Betrayal

It was the end of last year when I found out that Betrayal by Harold Pinter – the Nobel Prize for Literature 2005, one of my favorite playwrights – would have been represented in London from March till June 2019, also starring Tom Hiddleston, the talented and famous theater and cinema actor (one of my favorites too). Two loves, one big opportunity: how could I have missed it? So I had the privilege of crossing the threshold of the Harold Pinter Theater, flying from Rome to London a few days ago.

Betrayal (1978), whose remarkable cast includes also Zawe Ashton and Charlie Cox, is a bitter, touching, moving tragi-comedy with points for irony. The mini-drama chronological order covers several years starting from 1977 and going back to 1968.

Rather than in the political and social terms of his other works, in this play Pinter proposes a reflection on the “human drama” showing the “lie of love” in a single act of an hour and a half without interval (as per his own indication) and the “betrayal” concerning: marriage, friendship, aspirations, expectations and life plans.

Pinter let the audience “spy”, as from the famous “keyhole”, on the relational dynamics between the three forty-year-old characters – the spouses Robert and Emma, and Robert’s best friend Jerry -, showing the deterioration in relationships and mutual love through essential, pressing and sometimes unsettling dialogues, with a touch of the typically British gentle humor.

The protagonists have a comfortable life, a nice family with children and a good relationship with their respective partners. Yet, they cheat. They also build a second life, but at the same time they don’t want things to change or to give up on their lives:

Emma: Tell me something … have you ever thought about changing your life?
Jerry: Change my life? (pause) Impossible.

All I ever wanted / all I ever needed is here in my arms…

Jamie Lloyd’s direction is excellent, as the neutral, sober and functional staging, including a central turntable, a movable back wall and few props. It’s the actors who “draw” the space with their movements and their constant physical, verbal and spiritual presence, with all their silences, looks, tears, hesitations and eloquent pauses. “It is in silence that, for me, the characters acquire a greater presence,” said Pinter significantly.

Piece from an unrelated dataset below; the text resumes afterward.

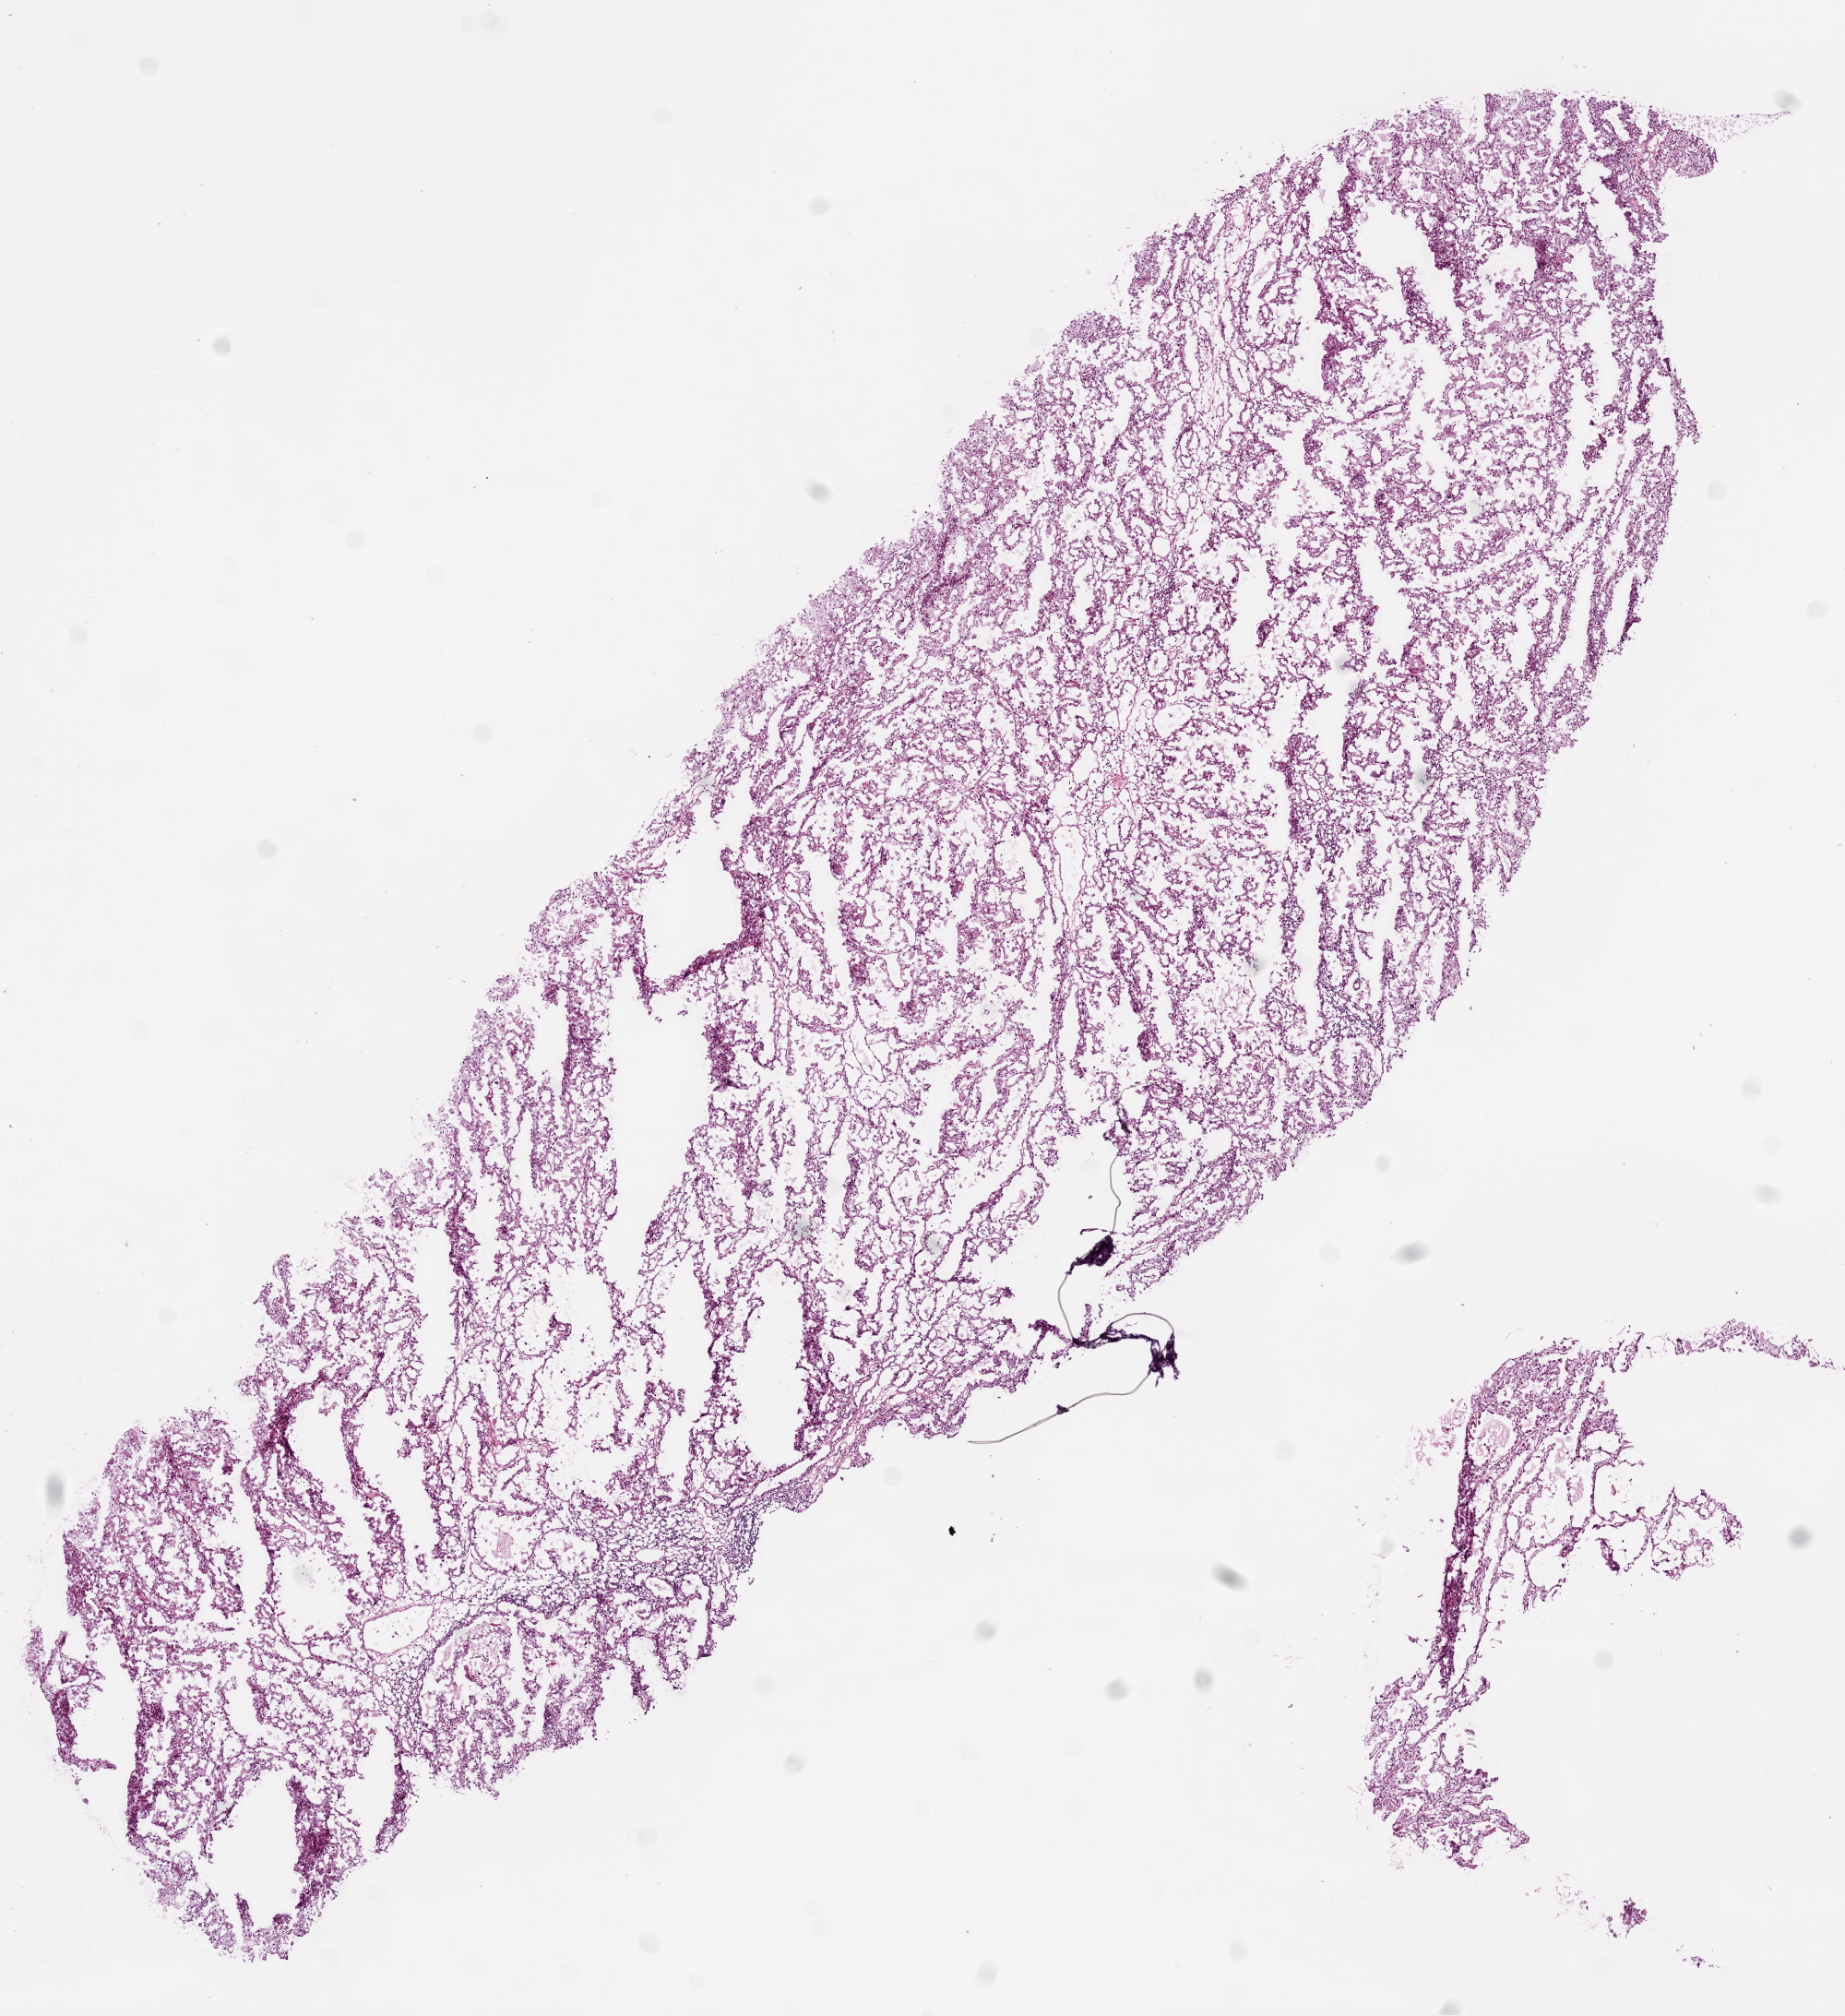
Digitized H&E tissue section (whole slide) — low-resolution overview of the scanned area, about 8.0 x 8.8 mm (from a 20x scan); frozen section from the bottom of the tissue portion; sample: primary tumour, kidney. Patient: male, age at initial diagnosis 46 years. Histologic grade: G3 (poorly differentiated). Pathologist review of this section (percent, as recorded): tumour cells 100%, tumour nuclei 90%, necrosis 0%. Infiltration values recorded for this section: lymphocyte infiltration 5%.
Histologic diagnosis: Clear cell adenocarcinoma, NOS. AJCC pathologic stage: I.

Ninety minutes (which pass too quickly) of emotions given by the powerful plot and by the three magnificent actors with their brilliant acting and intense interpretation: we laugh, we cry, we hold our breath with them. We empathize with the characters, as when Robert, seated, holds his little daughter in his arms trying to make her sleep while the betrayal of his two dearest people consumes behind his back.

An unforgettable experience that didn’t disappoint my expectations.